What is Political Risk?
In general, a political risk is defined as any action taken by a foreign party—such as a governmental body—that affects, or could affect, the local business climate. These actions can cause companies and investors to suffer financial losses as a result of sweeping political changes or instability in the country.
The following are some common political risks and examples of how they can impact investors and exporters alike:
· Changes in laws and regulations. When governments introduce new laws or change their existing regulatory framework, business operations may be negatively impacted. Governments often target foreign businesses or certain industries with unfavorable restrictions that could potentially eliminate the viability of conducting business abroad altogether.
· Restrictions on imports and exports.

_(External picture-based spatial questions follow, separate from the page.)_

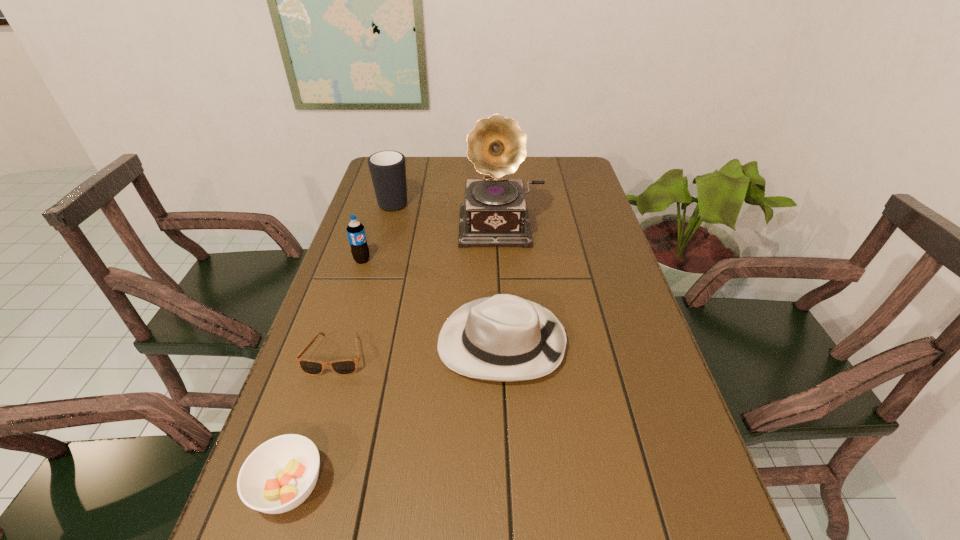
This screenshot has width=960, height=540. Find the location of `blank area located 0.220m on the side of the mug with the handle`. blank area located 0.220m on the side of the mug with the handle is located at coordinates (405, 160).

You are a GUI agent. You are given a task and a screenshot of the screen. Output one action in this format:
    pyautogui.click(x=<x>, y=<y>)
    Task: Click on the vacant area situated on the right of the fourth nearest object
    
    Given the screenshot: What is the action you would take?
    pyautogui.click(x=429, y=260)

Identify the location of free space located on the front-facing side of the fedora. The height and width of the screenshot is (540, 960). (373, 342).

Identify the location of vacant space located on the front-facing side of the fedora. The width and height of the screenshot is (960, 540). (412, 342).

Identify the location of free location located on the front-facing side of the fedora. (395, 342).

Identify the location of vacant space located on the back of the second shortest object. (314, 410).

Locate an element on the screen. vacant space situated 0.270m on the frames of the shortest object is located at coordinates (290, 503).

The image size is (960, 540). I want to click on mug that is at the left edge, so click(387, 168).

Identify the location of soda bottle situated at the left edge. (355, 230).

Locate an element on the screen. This screenshot has width=960, height=540. soup bowl that is positioned at the left edge is located at coordinates (280, 474).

Sudden changes in import and export restrictions can greatly increase the cost of doing business abroad. Countries often center their tariff and trade barrier strategies on protecting consumers and domestic companies. What’s more, an embargo or the cancellation of an import license can spell disaster for a business operating abroad.
· Transfer risk. In some instances, businesses may not be able to convert the local currency into dollars. When this happens, foreign buyers may not be able to pay exporters. Worse still, if currency restrictions are in place, the value of cash held in a foreign market may depreciate relative to the dollar.
· Breach of contract by a foreign government. When a contract breach occurs (non-payment, unwarranted contract termination, etc.), it can create losses for businesses. This can happen without warning, and the financial loss can be difficult to make up.
· Expropriation. This occurs when a government or other public agency seizes, sometimes unlawfully, private property in the name of public interest. This can cause losses of physical assets and revenue.
· Political turmoil. Unsafe conditions due to war, terrorism, civil strife or other forms of political violence can lead to the total abandonment of an investment.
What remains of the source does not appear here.